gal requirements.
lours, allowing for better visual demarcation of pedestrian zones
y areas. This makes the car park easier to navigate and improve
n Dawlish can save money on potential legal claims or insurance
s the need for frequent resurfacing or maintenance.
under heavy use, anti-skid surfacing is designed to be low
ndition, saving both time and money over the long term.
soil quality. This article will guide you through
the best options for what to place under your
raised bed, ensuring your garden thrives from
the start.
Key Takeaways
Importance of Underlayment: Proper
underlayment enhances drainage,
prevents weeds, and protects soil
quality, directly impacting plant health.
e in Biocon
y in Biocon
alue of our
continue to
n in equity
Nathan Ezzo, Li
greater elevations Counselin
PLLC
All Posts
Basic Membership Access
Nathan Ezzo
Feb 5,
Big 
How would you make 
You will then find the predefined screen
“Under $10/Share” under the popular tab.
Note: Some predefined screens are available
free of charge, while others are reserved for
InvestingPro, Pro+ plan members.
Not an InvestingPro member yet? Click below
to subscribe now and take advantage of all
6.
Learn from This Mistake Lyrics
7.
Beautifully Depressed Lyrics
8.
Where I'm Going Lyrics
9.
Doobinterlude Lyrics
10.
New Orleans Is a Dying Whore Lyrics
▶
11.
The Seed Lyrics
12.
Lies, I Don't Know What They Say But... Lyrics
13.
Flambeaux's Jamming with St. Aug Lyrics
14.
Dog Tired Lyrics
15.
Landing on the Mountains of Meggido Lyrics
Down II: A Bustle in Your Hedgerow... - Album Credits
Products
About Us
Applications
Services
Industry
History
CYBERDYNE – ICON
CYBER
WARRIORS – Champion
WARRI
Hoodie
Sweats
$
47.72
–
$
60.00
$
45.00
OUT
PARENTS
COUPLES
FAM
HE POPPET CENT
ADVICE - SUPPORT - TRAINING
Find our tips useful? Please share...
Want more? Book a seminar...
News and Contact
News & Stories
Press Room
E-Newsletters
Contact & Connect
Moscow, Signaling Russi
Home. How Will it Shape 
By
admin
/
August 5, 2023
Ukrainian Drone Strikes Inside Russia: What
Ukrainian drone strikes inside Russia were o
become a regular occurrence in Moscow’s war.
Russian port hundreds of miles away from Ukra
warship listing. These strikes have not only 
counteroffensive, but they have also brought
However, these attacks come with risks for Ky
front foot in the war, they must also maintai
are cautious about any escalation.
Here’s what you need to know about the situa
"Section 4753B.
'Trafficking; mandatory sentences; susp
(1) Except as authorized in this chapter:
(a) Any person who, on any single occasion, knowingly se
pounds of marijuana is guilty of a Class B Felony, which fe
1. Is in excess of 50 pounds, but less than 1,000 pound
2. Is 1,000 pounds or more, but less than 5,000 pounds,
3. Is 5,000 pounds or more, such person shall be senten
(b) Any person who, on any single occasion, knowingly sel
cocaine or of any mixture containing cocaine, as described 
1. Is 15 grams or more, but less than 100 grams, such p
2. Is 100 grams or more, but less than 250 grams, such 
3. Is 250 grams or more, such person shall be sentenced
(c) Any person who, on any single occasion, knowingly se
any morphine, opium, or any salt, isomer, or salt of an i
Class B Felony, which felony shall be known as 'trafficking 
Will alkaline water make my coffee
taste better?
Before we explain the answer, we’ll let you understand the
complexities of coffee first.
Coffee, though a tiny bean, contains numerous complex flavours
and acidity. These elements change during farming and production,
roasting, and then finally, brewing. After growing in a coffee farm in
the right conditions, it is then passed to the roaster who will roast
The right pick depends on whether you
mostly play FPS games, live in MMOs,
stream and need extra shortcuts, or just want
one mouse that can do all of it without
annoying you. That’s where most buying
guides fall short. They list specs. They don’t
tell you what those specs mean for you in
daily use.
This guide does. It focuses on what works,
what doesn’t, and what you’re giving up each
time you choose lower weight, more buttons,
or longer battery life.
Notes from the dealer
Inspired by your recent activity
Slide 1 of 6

Your objective ->
All records are to be restated exactly, from the first line to the last line.

Exercise answer ->
gal requirements.
lours, allowing for better visual demarcation of pedestrian zones
y areas. This makes the car park easier to navigate and improve
n Dawlish can save money on potential legal claims or insurance
s the need for frequent resurfacing or maintenance.
under heavy use, anti-skid surfacing is designed to be low
ndition, saving both time and money over the long term.
soil quality. This article will guide you through
the best options for what to place under your
raised bed, ensuring your garden thrives from
the start.
Key Takeaways
Importance of Underlayment: Proper
underlayment enhances drainage,
prevents weeds, and protects soil
quality, directly impacting plant health.
e in Biocon
y in Biocon
alue of our
continue to
n in equity
Nathan Ezzo, Li
greater elevations Counselin
PLLC
All Posts
Basic Membership Access
Nathan Ezzo
Feb 5,
Big 
How would you make 
You will then find the predefined screen
“Under $10/Share” under the popular tab.
Note: Some predefined screens are available
free of charge, while others are reserved for
InvestingPro, Pro+ plan members.
Not an InvestingPro member yet? Click below
to subscribe now and take advantage of all
6.
Learn from This Mistake Lyrics
7.
Beautifully Depressed Lyrics
8.
Where I'm Going Lyrics
9.
Doobinterlude Lyrics
10.
New Orleans Is a Dying Whore Lyrics
▶
11.
The Seed Lyrics
12.
Lies, I Don't Know What They Say But... Lyrics
13.
Flambeaux's Jamming with St. Aug Lyrics
14.
Dog Tired Lyrics
15.
Landing on the Mountains of Meggido Lyrics
Down II: A Bustle in Your Hedgerow... - Album Credits
Products
About Us
Applications
Services
Industry
History
CYBERDYNE – ICON
CYBER
WARRIORS – Champion
WARRI
Hoodie
Sweats
$
47.72
–
$
60.00
$
45.00
OUT
PARENTS
COUPLES
FAM
HE POPPET CENT
ADVICE - SUPPORT - TRAINING
Find our tips useful? Please share...
Want more? Book a seminar...
News and Contact
News & Stories
Press Room
E-Newsletters
Contact & Connect
Moscow, Signaling Russi
Home. How Will it Shape 
By
admin
/
August 5, 2023
Ukrainian Drone Strikes Inside Russia: What
Ukrainian drone strikes inside Russia were o
become a regular occurrence in Moscow’s war.
Russian port hundreds of miles away from Ukra
warship listing. These strikes have not only 
counteroffensive, but they have also brought
However, these attacks come with risks for Ky
front foot in the war, they must also maintai
are cautious about any escalation.
Here’s what you need to know about the situa
"Section 4753B.
'Trafficking; mandatory sentences; susp
(1) Except as authorized in this chapter:
(a) Any person who, on any single occasion, knowingly se
pounds of marijuana is guilty of a Class B Felony, which fe
1. Is in excess of 50 pounds, but less than 1,000 pound
2. Is 1,000 pounds or more, but less than 5,000 pounds,
3. Is 5,000 pounds or more, such person shall be senten
(b) Any person who, on any single occasion, knowingly sel
cocaine or of any mixture containing cocaine, as described 
1. Is 15 grams or more, but less than 100 grams, such p
2. Is 100 grams or more, but less than 250 grams, such 
3. Is 250 grams or more, such person shall be sentenced
(c) Any person who, on any single occasion, knowingly se
any morphine, opium, or any salt, isomer, or salt of an i
Class B Felony, which felony shall be known as 'trafficking 
Will alkaline water make my coffee
taste better?
Before we explain the answer, we’ll let you understand the
complexities of coffee first.
Coffee, though a tiny bean, contains numerous complex flavours
and acidity. These elements change during farming and production,
roasting, and then finally, brewing. After growing in a coffee farm in
the right conditions, it is then passed to the roaster who will roast
The right pick depends on whether you
mostly play FPS games, live in MMOs,
stream and need extra shortcuts, or just want
one mouse that can do all of it without
annoying you. That’s where most buying
guides fall short. They list specs. They don’t
tell you what those specs mean for you in
daily use.
This guide does. It focuses on what works,
what doesn’t, and what you’re giving up each
time you choose lower weight, more buttons,
or longer battery life.
Notes from the dealer
Inspired by your recent activity
Slide 1 of 6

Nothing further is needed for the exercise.